In order to more clearly illustrate the technical solutions in the embodiments of the present invention, the drawings needed to be used in the description of the embodiments will be briefly introduced below, and it is obvious that the drawings in the following description are only some embodiments of the present invention, and it is obvious for those skilled in the art to obtain other drawings based on these drawings without creative efforts.

Fig. 1 is an execution flow diagram of a line draft coloring method according to an embodiment of the present invention;

fig. 2 is a schematic network structure diagram of a line draft coloring model generator according to an embodiment of the present invention;

fig. 3 is a schematic network structure diagram of an attention screening mechanism according to an embodiment of the present invention.

Detailed Description

In order to make the objects, technical solutions and advantages of the present invention more apparent, embodiments of the present invention will be described in detail with reference to the accompanying drawings.

First embodiment

The embodiment provides a line draft coloring method, which can be implemented by an electronic device, and the electronic device can be a terminal or a server.
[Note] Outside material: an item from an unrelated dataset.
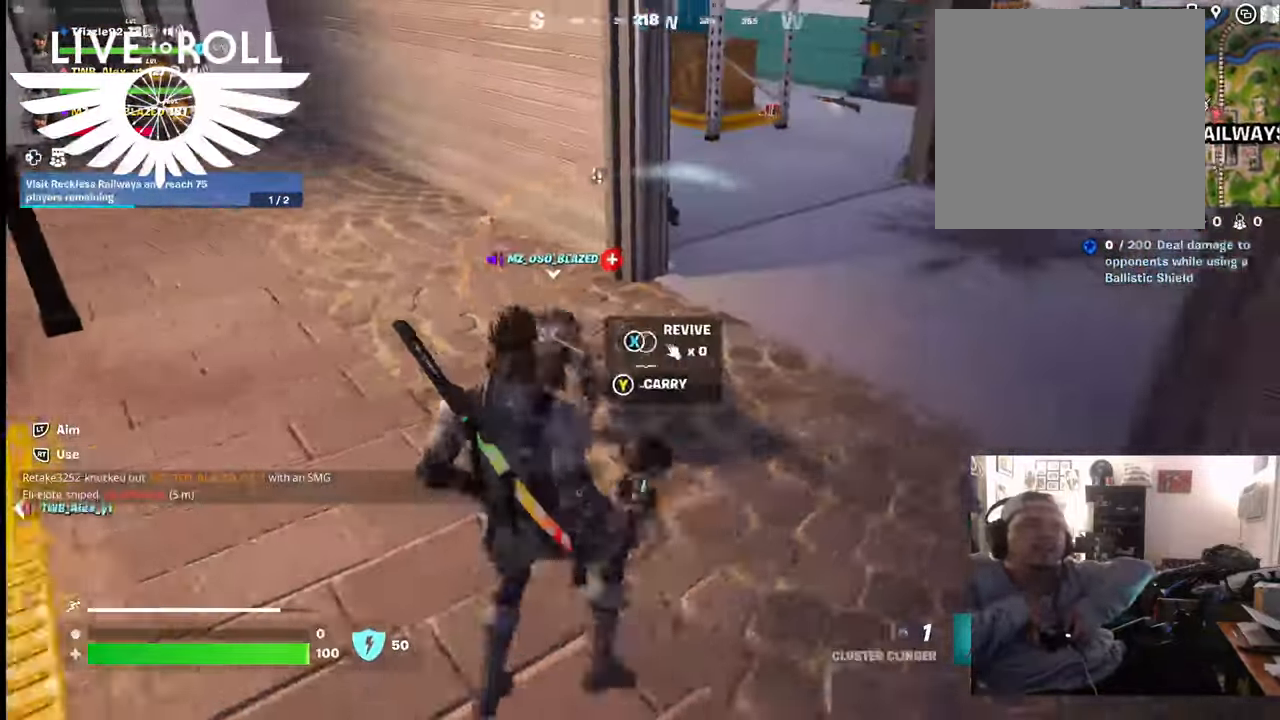
{"buttons": [], "left_stick": "center", "right_stick": "center", "events": [[67, "left_stick", "up-left"], [234, "X", "down"], [300, "left_stick", "center"], [367, "X", "up"]]}
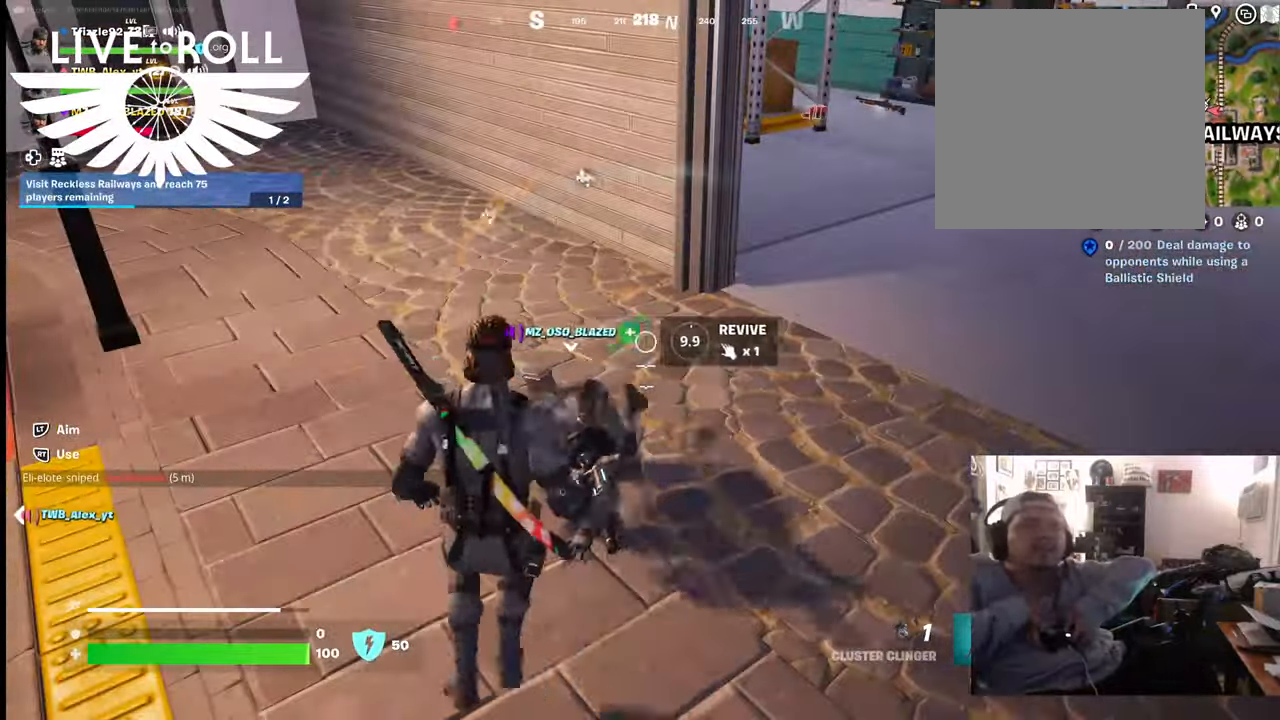
{"buttons": [], "left_stick": "center", "right_stick": "up", "events": [[467, "right_stick", "up"]]}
The execution flow of the method is shown in fig. 1, and comprises the following steps:

s1, collecting color images, preprocessing the collected color images, generating line drafts according to the preprocessed color images, extracting corresponding color prompts by adopting a random covering fuzzy method, and constructing a training data set;

s2, introducing an attention screening mechanism at a jumping connection part of a generator model of the pix2pixGAN model to improve the pix2pixGAN model to obtain a line draft coloring model;

s3, training the line draft coloring model by using the training data set;

and S4, coloring the line draft to be colored by using the trained line draft coloring model.

Further, in this embodiment, the implementation process of S1 is specifically as follows:

collecting a large number of color images, and preprocessing the collected color images; wherein the pre-processing process comprises: rotating and mirroring a part of images in the collected color images to realize data expansion, and cutting all the images; wherein the cutting size is 256 multiplied by 256;

generating a line draft according to the preprocessed color image;

Further, in this embodiment, the generator model of the line draft coloring model has a structure as shown in fig. 2, and is designed based on a U-Net architecture, and is composed of an up-sampling module, a down-sampling module and an attention screening module; the process of the generator model generating a color image from the line draft and the corresponding color cues is as follows:

firstly, cascading single-channel line draft with the size of 256 multiplied by 256 and corresponding color prompts with the size of 256 multiplied by 3, sending the single-channel line draft and the corresponding color prompts into a network, then performing dimensionality reduction on an image through a multilayer downsampling module, and extracting features of all scales; then, deep information is extracted through an up-sampling module, and each up-sampling is fused with the corresponding feature extraction part; the down-sampling module and the up-sampling module both take a ReLU (Rectified Linear Unit) active layer, a 3 x 3 convolution and BN (Batch Normalization) layer as basic units, and introduce a residual mechanism to avoid gradient extinction and degradation problems of a deep network; the down-sampling and up-sampling operations adopt maximum pooling and inverse maximum pooling for scaling; after the upsampling operation, a LeakyRelu active layer, a 3 × 3 convolutional layer and a Tanh active layer are passed, finally producing a 256 × 256 color image.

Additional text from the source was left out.